Bondi told Fox News:

“Sanctuary policies were the driving cause of the violence, chaos, and attacks on law enforcement that Americans recently witnessed in Los Angeles. Jurisdictions like Los Angeles that flout federal law by prioritizing illegal aliens over American citizens are undermining law enforcement at every level – it ends under President Trump.”





Los Angeles has been a sanctuary city informally since 2017, when the City Council adopted a sanctuary resolution, which doesn’t carry the force of law. After President Trump’s election in 2024, city officials quickly worked to codify its sanctuary status. The ordinance, sponsored by City Council members Nithya Raman, Hugo Soto-Martinez, and Eunisses Hernandez, became effective December 19, 2024.


RELATED: Taxpayer-Funded Riots: Here’s What We Found When We Followed the Money in Los Angeles


At the start of the riots in Los Angeles earlier this month, Soto-Martinez and Hernandez stood beside CHIRLA Executive Director Angelica Salas as they whipped an anti-ICE crowd into a frenzy and encouraged them to take to the streets and fight.

The Los Angeles Police Department has carried out sanctuary policies for decades, starting with Special Directive 40, which prohibited officers from stopping people for the sole purpose of ascertaining their immigration status and from arresting them for entering the country illegally.

On December 21, 2016, during the term of Chief Charlie Beck, LAPD’s Chief of Detectives sent a memo to “All Commanding Officers” stating that department personnel:

“…[S]hall not detain an inmate already in local custody for state or local violations, for the sole purpose of transferring custody of the inmate to ICE, unless at least one of the following conditions is present:

  • A judicial determination of Probable Cause for the detainer, or
  • An arrest warrant from a Judicial Officer.

“Custody Services Division will not honor IDNA’s.”





For the uninitiated, an IDNA is an Immigration Detainer Notice of Action. So, in a situation where ICE has gone through the bureaucracy to request a detainer, the LAPD brass is flipping them off and saying, “Come back with a judge’s signature on it.” And even then, the policy states that no IDNA’s will be honored without the consent of the Commanding Officer of the Custody Services Division.

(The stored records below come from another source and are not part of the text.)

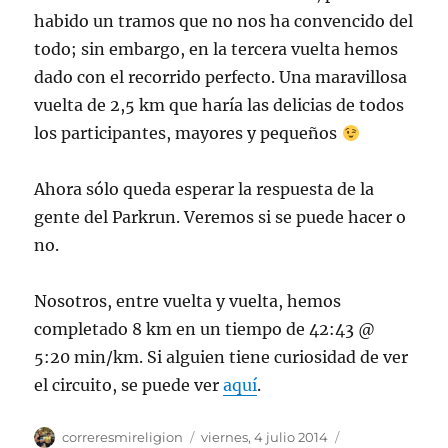
habido un tramos que no nos ha convencido del
todo; sin embargo, en la tercera vuelta hemos
dado con el recorrido perfecto. Una maravillosa
vuelta de 2,5 km que haría las delicias de todos
los participantes, mayores y pequeños
Ahora sólo queda esperar la respuesta de la
gente del Parkrun. Veremos si se puede hacer o
no.
Nosotros, entre vuelta y vuelta, hemos
completado 8 km en un tiempo de 42:43 @
5:20 min/km. Si alguien tiene curiosidad de ver
el circuito, se puede ver
aquí
.
Autor
Publicado
Categorías
correresmireligion
viernes, 4 julio 2014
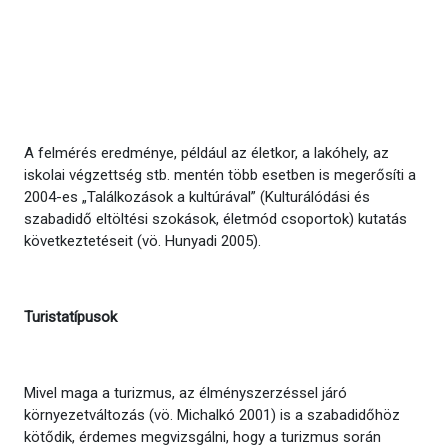
A felmérés eredménye, például az életkor, a lakóhely, az
iskolai végzettség stb. mentén több esetben is megerősíti a
2004-es „Találkozások a kultúrával” (Kulturálódási és
szabadidő eltöltési szokások, életmód csoportok) kutatás
következtetéseit (vö. Hunyadi 2005).
Turistatípusok
Mivel maga a turizmus, az élményszerzéssel járó
környezetváltozás (vö. Michalkó 2001) is a szabadidőhöz
kötődik, érdemes megvizsgálni, hogy a turizmus során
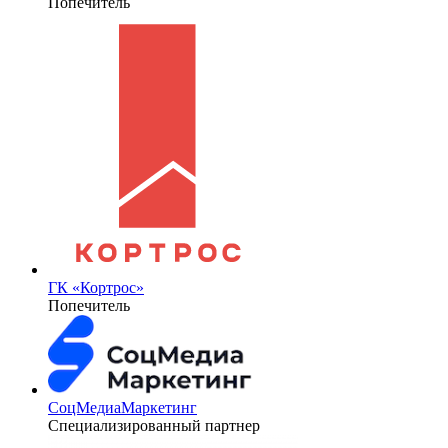
Попечитель
ГК «Кортрос»
Попечитель
СоцМедиаМаркетинг
Специализированный партнер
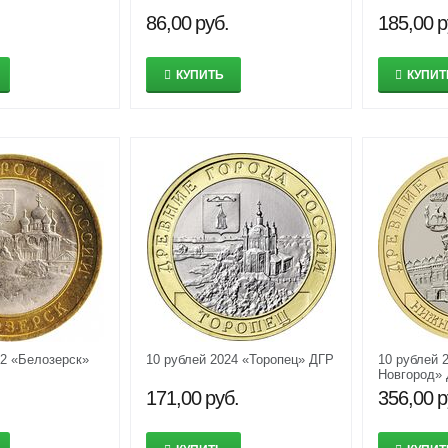
86,00
руб.
185,00
р
КУПИТЬ
КУПИТ
12 «Белозерск»
10 рублей 2024 «Торопец» ДГР
10 рублей 
Новгород»
171,00
руб.
356,00
р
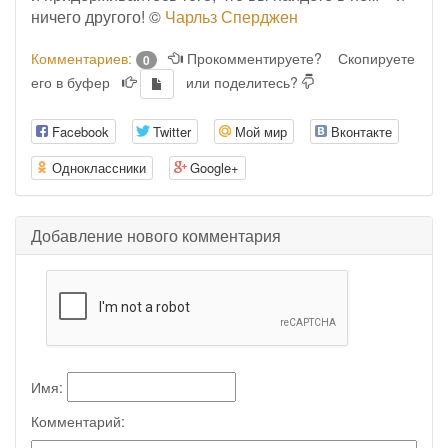
ничего другого! ©
Чарльз Сперджен
Комментариев:
Прокомментируете?
Скопируете
0
его в буфер
или поделитесь?
Facebook
Twitter
Мой мир
Вконтакте
Одноклассники
Google+
Добавление нового комментария
Имя:
Комментарий:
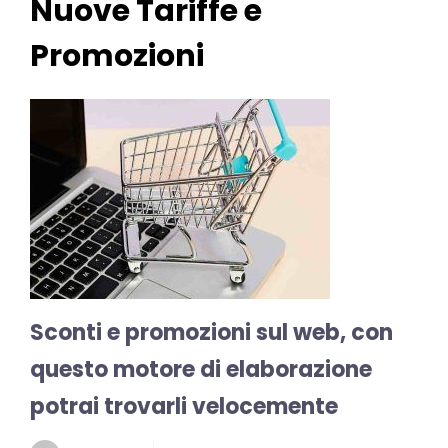
Nuove Tariffe e
Promozioni
Sconti e promozioni sul web, con
questo motore di elaborazione
potrai trovarli velocemente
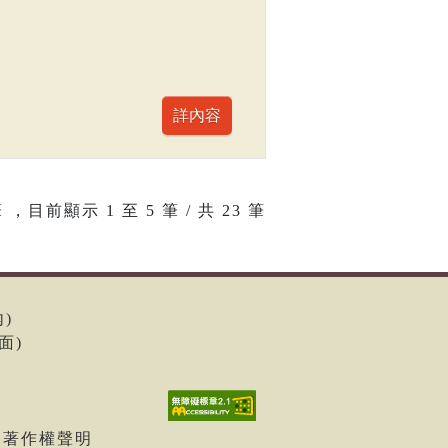
 ，目前顯示
1
至
5
筆 / 共 23 筆
內)
面)
| 著作權聲明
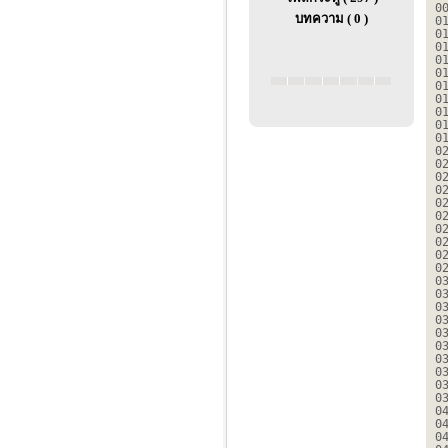
0
บทความ ( 0 )
0
0
0
0
0
0
0
0
0
0
0
0
0
0
0
0
0
0
0
0
0
0
0
0
0
0
0
0
0
0
0
0
0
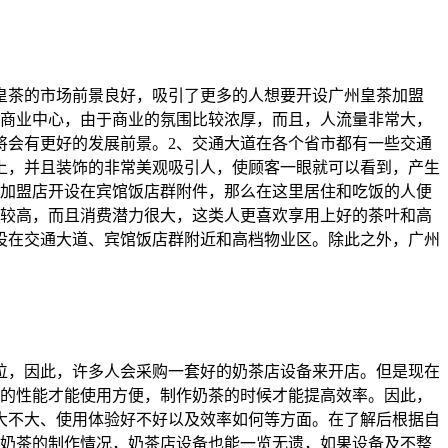
皇茶的市场前景良好，吸引了更多的人想要开设广州皇茶加盟
的商业中心，由于商业的氛围比较浓厚，而且，人流量非常大，
将会有更好的发展前景。2、交通大道在各个省市都有一些交通
上，并且装饰的非常美观吸引人，使顾客一眼就可以看到，产生
茶加盟店开设在宾馆饭店群附件，那么在这里居住和吃饭的人便
比较高，而且消费潜力很大，这类人更喜欢享用上好的茶叶和高
设在交通大道、宾馆饭店群附近和高档物业区。除此之外，广州
位，因此，许多人会采购一套好的奶茶店设备来开店。但是现在
好的性能才能使用方便，制作奶茶的时候才能提高效率。因此，
大不大、使用体验好不好以及效率如何等方面。在了解后根据自
到奶茶的制作情况，奶茶店设备也能一览无遗，如果设备及不整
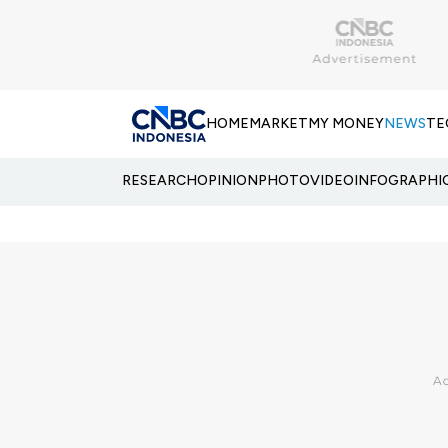
HOME
MARKET
MY MONEY
NEWS
TE
RESEARCH
OPINION
PHOTO
VIDEO
INFOGRAPHI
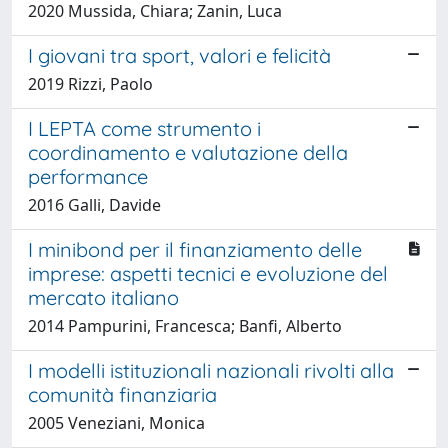
2020 Mussida, Chiara; Zanin, Luca
I giovani tra sport, valori e felicità
2019 Rizzi, Paolo
I LEPTA come strumento i
coordinamento e valutazione della
performance
2016 Galli, Davide
I minibond per il finanziamento delle
imprese: aspetti tecnici e evoluzione del
mercato italiano
2014 Pampurini, Francesca; Banfi, Alberto
I modelli istituzionali nazionali rivolti alla
comunità finanziaria
2005 Veneziani, Monica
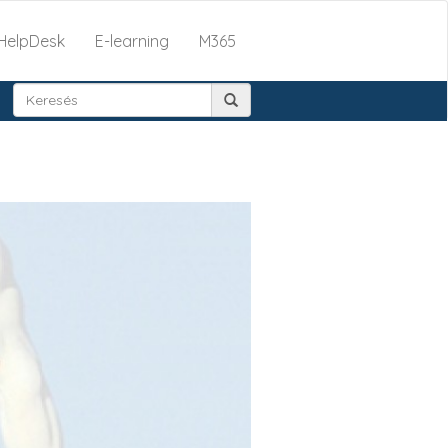
HelpDesk
E-learning
M365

The City’s 2024 ordinance went much further, including all city departments, and tracks California’s sanctuary state law, SB54, which was passed in 2017 and became effective in 2018. The first Trump administration sued the state over portions of that law, arguing that it violated the Supremacy Clause, and lost at the Ninth Circuit. The Supreme Court declined to take up that case. We’ll see what happens this time around.

UPDATE:

U.S. Attorney for the Central District of California, Bill Essayli, has issued a statement regarding the lawsuit:

Today’s lawsuit holds the City of Los Angeles accountable for deliberately obstructing the enforcement of federal immigration law. The United States Constitution’s Supremacy Clause prohibits the City from picking and choosing which federal laws will be enforced and which will not. By assisting removable aliens in evading federal law enforcement, the City’s unlawful and discriminatory ordinance has contributed to a lawless and unsafe environment that this lawsuit will help end.